*** Data section ***

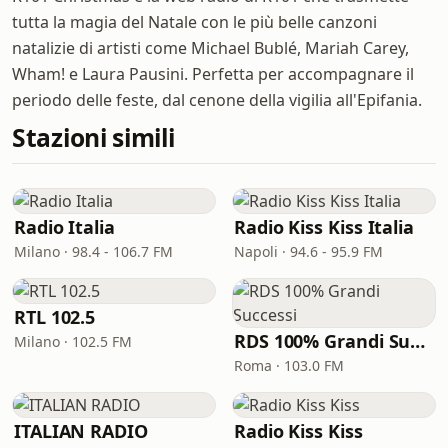
tutta la magia del Natale con le più belle canzoni
natalizie di artisti come Michael Bublé, Mariah Carey,
Wham! e Laura Pausini. Perfetta per accompagnare il
periodo delle feste, dal cenone della vigilia all'Epifania.
Stazioni simili
Radio Italia
Radio Kiss Kiss Italia
Milano · 98.4 - 106.7 FM
Napoli · 94.6 - 95.9 FM
RTL 102.5
RDS 100% Grandi Successi
Milano · 102.5 FM
Roma · 103.0 FM
ITALIAN RADIO
Radio Kiss Kiss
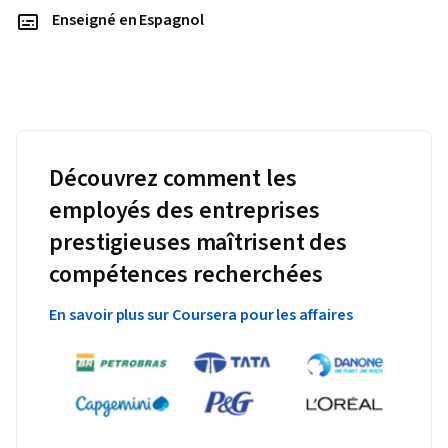
Enseigné en Espagnol
Découvrez comment les
employés des entreprises
prestigieuses maîtrisent des
compétences recherchées
En savoir plus sur Coursera pour les affaires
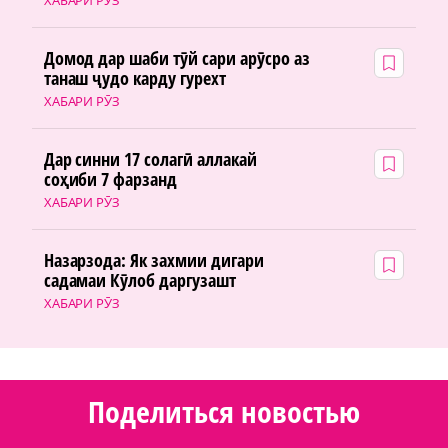
ХАБАРИ РӮЗ
Домод дар шаби тӯй сари арӯсро аз
танаш ҷудо карду гурехт
ХАБАРИ РӮЗ
Дар синни 17 солагӣ аллакай
соҳиби 7 фарзанд
ХАБАРИ РӮЗ
Назарзода: Як захмии дигари
садамаи Кӯлоб даргузашт
ХАБАРИ РӮЗ
Поделиться новостью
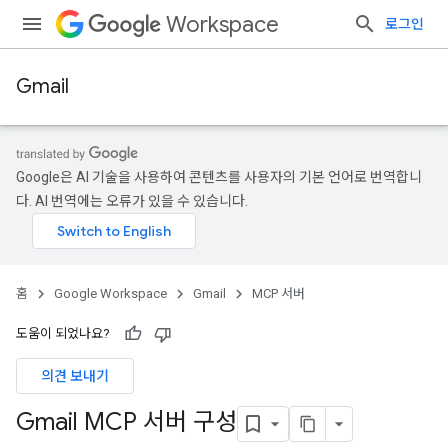
Workspace
로그인
Gmail
Google은 AI 기술을 사용하여 콘텐츠를 사용자의 기본 언어로 번역합니
다. AI 번역에는 오류가 있을 수 있습니다.
홈
Google Workspace
Gmail
MCP 서버
도움이 되었나요?
의견 보내기
Gmail MCP 서버 구성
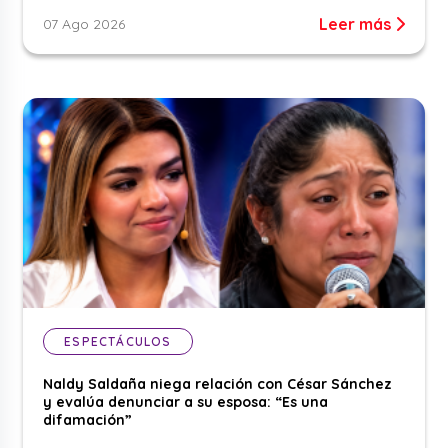
Leer más
07 Ago 2026
ESPECTÁCULOS
Naldy Saldaña niega relación con César Sánchez
y evalúa denunciar a su esposa: “Es una
difamación”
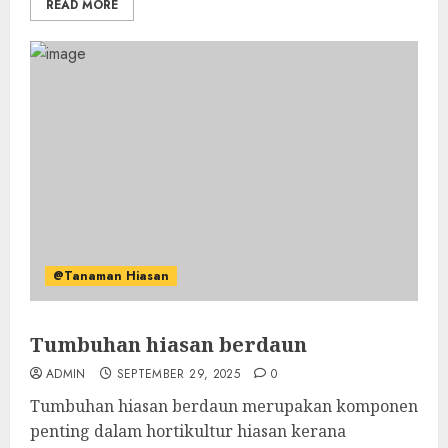
READ MORE
@Tanaman Hiasan
Tumbuhan hiasan berdaun
ADMIN
SEPTEMBER 29, 2025
0
Tumbuhan hiasan berdaun merupakan komponen
penting dalam hortikultur hiasan kerana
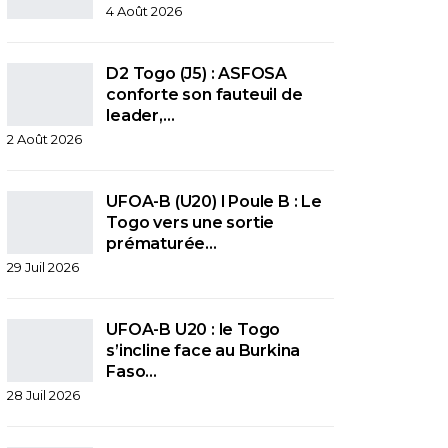
4 Août 2026
D2 Togo (J5) : ASFOSA
conforte son fauteuil de
leader,…
2 Août 2026
UFOA-B (U20) l Poule B : Le
Togo vers une sortie
prématurée…
29 Juil 2026
UFOA-B U20 : le Togo
s’incline face au Burkina
Faso…
28 Juil 2026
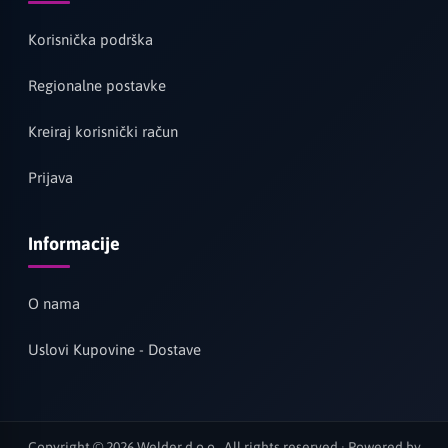
Korisnička podrška
Regionalne postavke
Kreiraj korisnički račun
Prijava
Informacije
O nama
Uslovi Kupovine - Dostave
Copyright © 2026 Welder d.o.o.. All rights reserved · Powered by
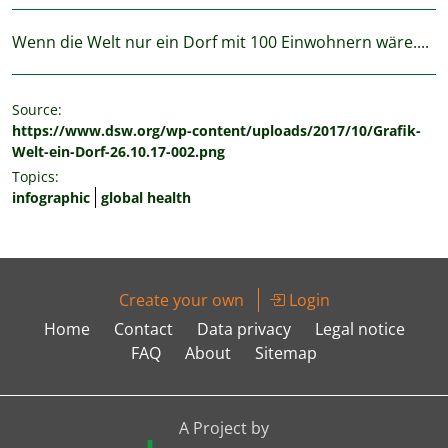
Wenn die Welt nur ein Dorf mit 100 Einwohnern wäre....
Source:
https://www.dsw.org/wp-content/uploads/2017/10/Grafik-
Welt-ein-Dorf-26.10.17-002.png
Topics:
infographic
global health
Create your own
Login
Home
Contact
Data privacy
Legal notice
FAQ
About
Sitemap
A Project by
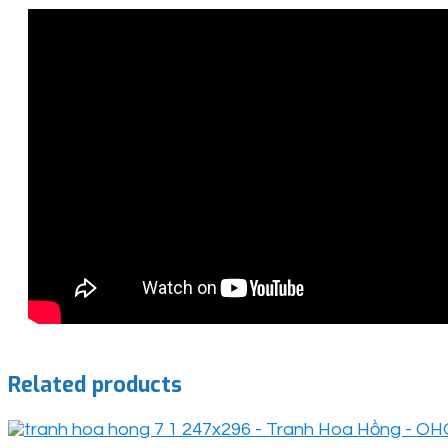
Related products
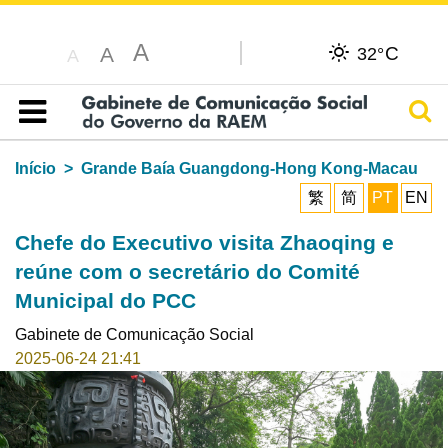
A
C
A
32°
A
Pesq
Índice
Início
Grande Baía Guangdong-Hong Kong-Macau
繁
简
PT
EN
Chefe do Executivo visita Zhaoqing e
reúne com o secretário do Comité
Municipal do PCC
Gabinete de Comunicação Social
2025-06-24 21:41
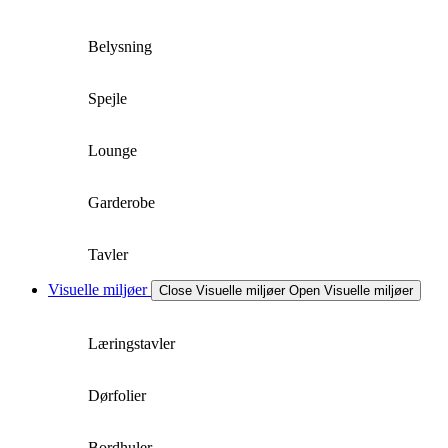
Belysning
Spejle
Lounge
Garderobe
Tavler
Visuelle miljøer
Close Visuelle miljøer
Open Visuelle miljøer
Læringstavler
Dørfolier
Bordhuler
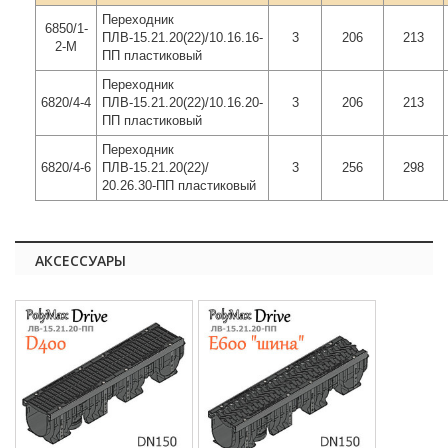
Переходник
6850/1-
ПЛВ-15.21.20(22)/10.16.16-
3
206
213
2-М
ПП пластиковый
Переходник
6820/4-4
ПЛВ-15.21.20(22)/10.16.20-
3
206
213
ПП пластиковый
Переходник
6820/4-6
ПЛВ-15.21.20(22)/
3
256
298
20.26.30-ПП пластиковый
АКСЕССУАРЫ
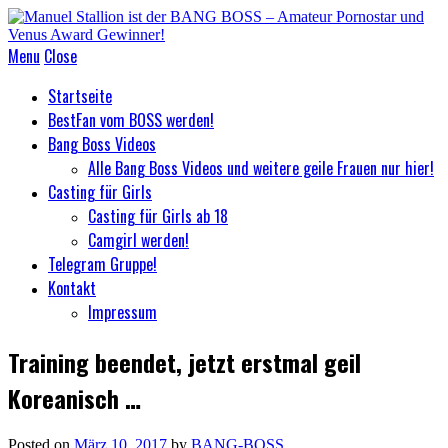
Menu
Close
Startseite
BestFan vom BOSS werden!
Bang Boss Videos
Alle Bang Boss Videos und weitere geile Frauen nur hier!
Casting für Girls
Casting für Girls ab 18
Camgirl werden!
Telegram Gruppe!
Kontakt
Impressum
Training beendet, jetzt erstmal geil
Koreanisch …
Posted on
März 10, 2017
by
BANG-BOSS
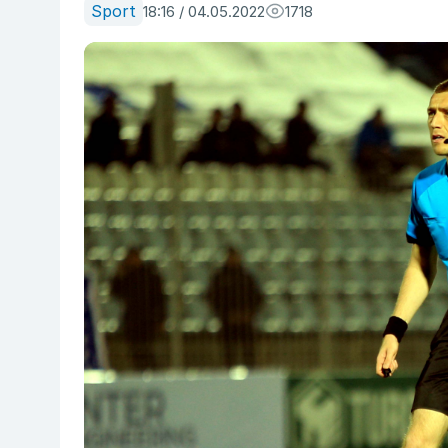
Sport
18:16 / 04.05.2022
1718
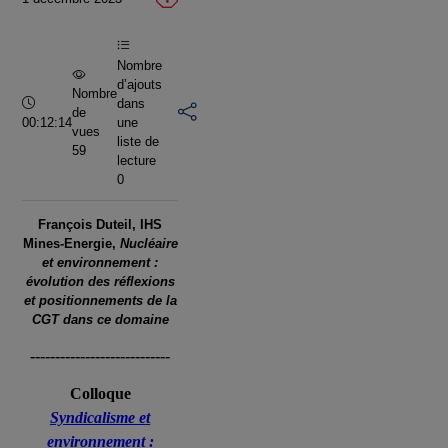
vidéo
Nombre
d’ajouts
Nombre
Durée :
dans
de
00:12:14
une
vues
liste de
59
lecture
0
François Duteil, IHS
Mines-Energie,
Nucléaire
et environnement :
évolution des réflexions
et positionnements de la
CGT dans ce domaine
----------------------------
Colloque
Syndicalisme et
environnement :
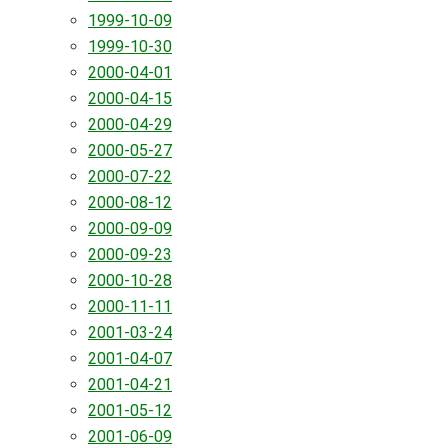
1999-10-09
1999-10-30
2000-04-01
2000-04-15
2000-04-29
2000-05-27
2000-07-22
2000-08-12
2000-09-09
2000-09-23
2000-10-28
2000-11-11
2001-03-24
2001-04-07
2001-04-21
2001-05-12
2001-06-09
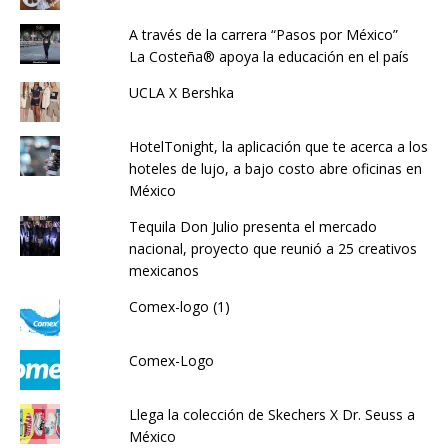
A través de la carrera “Pasos por México”
La Costeña® apoya la educación en el país
UCLA X Bershka
HotelTonight, la aplicación que te acerca a los
hoteles de lujo, a bajo costo abre oficinas en
México
Tequila Don Julio presenta el mercado
nacional, proyecto que reunió a 25 creativos
mexicanos
Comex-logo (1)
Comex-Logo
Llega la colección de Skechers X Dr. Seuss a
México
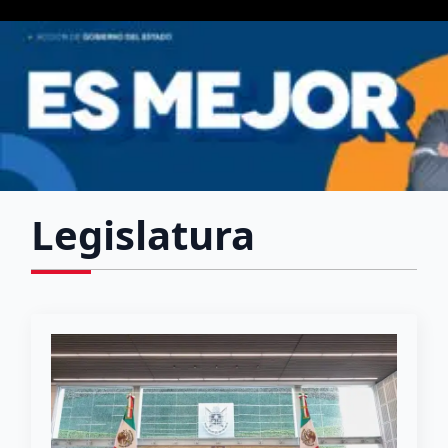
Legislatura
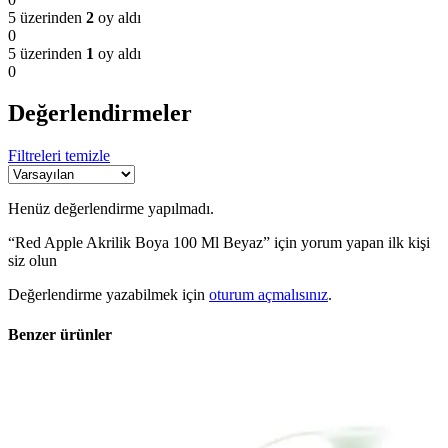
5 üzerinden
2
oy aldı
0
5 üzerinden
1
oy aldı
0
Değerlendirmeler
Filtreleri temizle
Henüz değerlendirme yapılmadı.
“Red Apple Akrilik Boya 100 Ml Beyaz” için yorum yapan ilk kişi
siz olun
Değerlendirme yazabilmek için
oturum açmalısınız
.
Benzer ürünler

***

__Task requirements__
Print the whole listing exactly. No pictures belong in the copy.

__Answer to this task__
tutta la magia del Natale con le più belle canzoni
natalizie di artisti come Michael Bublé, Mariah Carey,
Wham! e Laura Pausini. Perfetta per accompagnare il
periodo delle feste, dal cenone della vigilia all'Epifania.
Stazioni simili
Radio Italia
Radio Kiss Kiss Italia
Milano · 98.4 - 106.7 FM
Napoli · 94.6 - 95.9 FM
RTL 102.5
RDS 100% Grandi Successi
Milano · 102.5 FM
Roma · 103.0 FM
ITALIAN RADIO
Radio Kiss Kiss
Enseigné en Espagnol
Découvrez comment les
employés des entreprises
prestigieuses maîtrisent des
compétences recherchées
En savoir plus sur Coursera pour les affaires
ХАБАРИ РӮЗ
Домод дар шаби тӯй сари арӯсро аз
танаш ҷудо карду гурехт
ХАБАРИ РӮЗ
Дар синни 17 солагӣ аллакай
соҳиби 7 фарзанд
ХАБАРИ РӮЗ
Назарзода: Як захмии дигари
садамаи Кӯлоб даргузашт
ХАБАРИ РӮЗ
Поделиться новостью
Workspace
로그인
Gmail
Google은 AI 기술을 사용하여 콘텐츠를 사용자의 기본 언어로 번역합니
다. AI 번역에는 오류가 있을 수 있습니다.
홈
Google Workspace
Gmail
MCP 서버
도움이 되었나요?
의견 보내기
Gmail MCP 서버 구성
Leer más
07 Ago 2026
ESPECTÁCULOS
Naldy Saldaña niega relación con César Sánchez
y evalúa denunciar a su esposa: “Es una
difamación”
READ MORE
@Tanaman Hiasan
Tumbuhan hiasan berdaun
ADMIN
SEPTEMBER 29, 2025
0
Tumbuhan hiasan berdaun merupakan komponen
penting dalam hortikultur hiasan kerana
4 Août 2026
D2 Togo (J5) : ASFOSA
conforte son fauteuil de
leader,…
2 Août 2026
UFOA-B (U20) l Poule B : Le
Togo vers une sortie
prématurée…
29 Juil 2026
UFOA-B U20 : le Togo
s’incline face au Burkina
Faso…
28 Juil 2026
Korisnička podrška
Regionalne postavke
Kreiraj korisnički račun
Prijava
Informacije
O nama
Uslovi Kupovine - Dostave
Copyright © 2026 Welder d.o.o.. All rights reserved · Powered by
Wenn die Welt nur ein Dorf mit 100 Einwohnern wäre....
Source:
https://www.dsw.org/wp-content/uploads/2017/10/Grafik-
Welt-ein-Dorf-26.10.17-002.png
Topics:
infographic
global health
Create your own
Login
Home
Contact
Data privacy
Legal notice
FAQ
About
Sitemap
A Project by
Related products
A
C
A
32°
A
Pesq
Índice
Início
Grande Baía Guangdong-Hong Kong-Macau
繁
简
PT
EN
Chefe do Executivo visita Zhaoqing e
reúne com o secretário do Comité
Municipal do PCC
Gabinete de Comunicação Social
2025-06-24 21:41
Belysning
Spejle
Lounge
Garderobe
Tavler
Visuelle miljøer
Close Visuelle miljøer
Open Visuelle miljøer
Læringstavler
Dørfolier
Bordhuler
Переходник
6850/1-
ПЛВ-15.21.20(22)/10.16.16-
3
206
213
2-М
ПП пластиковый
Переходник
6820/4-4
ПЛВ-15.21.20(22)/10.16.20-
3
206
213
ПП пластиковый
Переходник
6820/4-6
ПЛВ-15.21.20(22)/
3
256
298
20.26.30-ПП пластиковый
АКСЕССУАРЫ
Menu
Close
Startseite
BestFan vom BOSS werden!
Bang Boss Videos
Alle Bang Boss Videos und weitere geile Frauen nur hier!
Casting für Girls
Casting für Girls ab 18
Camgirl werden!
Telegram Gruppe!
Kontakt
Impressum
Training beendet, jetzt erstmal geil
Koreanisch …
Posted on
März 10, 2017
by
BANG-BOSS
Sport
18:16 / 04.05.2022
1718
vidéo
Nombre
d’ajouts
Nombre
Durée :
dans
de
00:12:14
une
vues
liste de
59
lecture
0
François Duteil, IHS
Mines-Energie,
Nucléaire
et environnement :
évolution des réflexions
et positionnements de la
CGT dans ce domaine
----------------------------
Colloque
Syndicalisme et
environnement :
1999-10-09
1999-10-30
2000-04-01
2000-04-15
2000-04-29
2000-05-27
2000-07-22
2000-08-12
2000-09-09
2000-09-23
2000-10-28
2000-11-11
2001-03-24
2001-04-07
2001-04-21
2001-05-12
2001-06-09
A través de la carrera “Pasos por México”
La Costeña® apoya la educación en el país
UCLA X Bershka
HotelTonight, la aplicación que te acerca a los
hoteles de lujo, a bajo costo abre oficinas en
México
Tequila Don Julio presenta el mercado
nacional, proyecto que reunió a 25 creativos
mexicanos
Comex-logo (1)
Comex-Logo
Llega la colección de Skechers X Dr. Seuss a
México
Legislatura
5 üzerinden
2
oy aldı
0
5 üzerinden
1
oy aldı
0
Değerlendirmeler
Filtreleri temizle
Henüz değerlendirme yapılmadı.
“Red Apple Akrilik Boya 100 Ml Beyaz” için yorum yapan ilk kişi
siz olun
Değerlendirme yazabilmek için
oturum açmalısınız
.
Benzer ürünler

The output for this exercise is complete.